Document text
Closed chain linkages, that contain one or more
kinematic loops, admit a much greater variety than open
chains; thus, their analysis and synthesis are consequently
more complicated. Within this paper, we propose a general
algorithm for structural-parametric synthesis of linkages with
closed kinematic chains. The proposed method, previously used
for synthesis of anthropomorphic grippers’ fingers’ linkages and
galloping robots’ legs’ mechanisms, was applied to synthesize
the mechanics of an exosuit spine module to ensure ergonomics.
Wearable robots such as exosuits are used to reduce fatigue and
injuries, as well as increase the productivity of industry workers.
Exosuits’ design is challenging since human motion is not as
deterministic and precision as traditional robots’ motion. The
proposed method gives instructions for design steps and uses nongradient optimization techniques, such as genetic algorithms, for topology, parametric, and control co-design. In the considered example, an exosuit spine model has to not only compensate loads, but also does not interfere with the natural human motions.
We have used a dataset that contains participants’ whole-body
kinematics in order to check the ergonomics of an existing exosuit and improve its ergonomics using the proposed method.The
article contains general decryption of the proposed method, an
elaborated example with structural and parametric synthesis for
an exosuit design, and simulation results.

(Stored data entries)
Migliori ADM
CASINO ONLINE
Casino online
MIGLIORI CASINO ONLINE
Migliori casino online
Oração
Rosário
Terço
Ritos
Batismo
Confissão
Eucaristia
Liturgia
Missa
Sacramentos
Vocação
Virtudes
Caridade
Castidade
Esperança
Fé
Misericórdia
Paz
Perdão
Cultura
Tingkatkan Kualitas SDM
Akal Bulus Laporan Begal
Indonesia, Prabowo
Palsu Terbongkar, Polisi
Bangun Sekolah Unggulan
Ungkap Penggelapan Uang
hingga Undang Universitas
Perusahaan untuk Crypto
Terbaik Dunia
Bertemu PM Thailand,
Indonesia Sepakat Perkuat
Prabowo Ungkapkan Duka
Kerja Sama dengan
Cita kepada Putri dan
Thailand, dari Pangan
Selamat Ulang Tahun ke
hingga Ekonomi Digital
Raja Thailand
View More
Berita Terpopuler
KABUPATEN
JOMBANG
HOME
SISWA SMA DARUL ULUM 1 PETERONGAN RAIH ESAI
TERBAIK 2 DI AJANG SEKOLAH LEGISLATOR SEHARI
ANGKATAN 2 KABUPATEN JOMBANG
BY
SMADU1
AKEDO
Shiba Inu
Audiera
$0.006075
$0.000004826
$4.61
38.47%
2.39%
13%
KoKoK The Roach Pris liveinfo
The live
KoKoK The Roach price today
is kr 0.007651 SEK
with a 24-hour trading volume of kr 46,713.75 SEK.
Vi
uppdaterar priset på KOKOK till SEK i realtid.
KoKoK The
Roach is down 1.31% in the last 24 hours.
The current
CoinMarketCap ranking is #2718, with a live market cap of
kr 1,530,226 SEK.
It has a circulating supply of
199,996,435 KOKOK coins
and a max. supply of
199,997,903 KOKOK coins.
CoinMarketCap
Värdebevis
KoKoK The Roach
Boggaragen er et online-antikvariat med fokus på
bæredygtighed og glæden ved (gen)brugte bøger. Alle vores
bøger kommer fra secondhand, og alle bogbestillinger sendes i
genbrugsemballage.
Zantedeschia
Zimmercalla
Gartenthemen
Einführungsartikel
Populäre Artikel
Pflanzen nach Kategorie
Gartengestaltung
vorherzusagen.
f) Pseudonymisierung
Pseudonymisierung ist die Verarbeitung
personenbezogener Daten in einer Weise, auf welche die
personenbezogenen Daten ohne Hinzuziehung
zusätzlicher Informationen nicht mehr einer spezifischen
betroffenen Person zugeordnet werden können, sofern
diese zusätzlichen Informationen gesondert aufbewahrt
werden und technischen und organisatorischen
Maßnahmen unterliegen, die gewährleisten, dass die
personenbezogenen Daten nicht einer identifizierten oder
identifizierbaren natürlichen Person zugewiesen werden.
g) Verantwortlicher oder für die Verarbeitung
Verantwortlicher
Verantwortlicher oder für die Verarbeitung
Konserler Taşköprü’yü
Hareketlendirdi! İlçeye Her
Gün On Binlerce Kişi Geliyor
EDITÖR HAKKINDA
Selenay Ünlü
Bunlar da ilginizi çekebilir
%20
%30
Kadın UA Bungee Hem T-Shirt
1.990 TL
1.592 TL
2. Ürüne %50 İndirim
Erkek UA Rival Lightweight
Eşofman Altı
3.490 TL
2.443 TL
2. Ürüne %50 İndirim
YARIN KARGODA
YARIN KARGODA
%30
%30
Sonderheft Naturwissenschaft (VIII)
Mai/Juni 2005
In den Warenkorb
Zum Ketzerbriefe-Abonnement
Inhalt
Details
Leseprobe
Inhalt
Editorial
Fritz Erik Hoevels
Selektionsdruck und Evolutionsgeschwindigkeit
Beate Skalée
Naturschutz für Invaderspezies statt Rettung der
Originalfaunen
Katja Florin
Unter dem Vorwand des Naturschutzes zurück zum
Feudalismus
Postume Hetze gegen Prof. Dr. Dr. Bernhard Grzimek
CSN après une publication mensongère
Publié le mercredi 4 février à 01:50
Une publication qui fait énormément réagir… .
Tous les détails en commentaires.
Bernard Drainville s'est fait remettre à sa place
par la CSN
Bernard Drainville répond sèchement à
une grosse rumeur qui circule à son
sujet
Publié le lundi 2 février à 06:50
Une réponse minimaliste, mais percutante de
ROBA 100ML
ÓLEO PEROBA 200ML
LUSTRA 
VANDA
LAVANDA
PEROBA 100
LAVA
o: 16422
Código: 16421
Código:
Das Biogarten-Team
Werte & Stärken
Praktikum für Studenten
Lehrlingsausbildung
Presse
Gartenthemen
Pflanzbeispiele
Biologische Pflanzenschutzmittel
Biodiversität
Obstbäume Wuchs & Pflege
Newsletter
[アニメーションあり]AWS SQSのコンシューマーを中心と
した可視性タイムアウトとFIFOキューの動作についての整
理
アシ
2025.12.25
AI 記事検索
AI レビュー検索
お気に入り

Work to complete
Copy the abstract on closed-chain linkage synthesis from the words "Closed chain linkages, that" through the words "of industry workers.", and substitute "mechanisms" for each occurrence of "linkages".

Task answer
Closed chain mechanisms, that contain one or more
kinematic loops, admit a much greater variety than open
chains; thus, their analysis and synthesis are consequently
more complicated. Within this paper, we propose a general
algorithm for structural-parametric synthesis of mechanisms with
closed kinematic chains. The proposed method, previously used
for synthesis of anthropomorphic grippers’ fingers’ mechanisms and
galloping robots’ legs’ mechanisms, was applied to synthesize
the mechanics of an exosuit spine module to ensure ergonomics.
Wearable robots such as exosuits are used to reduce fatigue and
injuries, as well as increase the productivity of industry workers.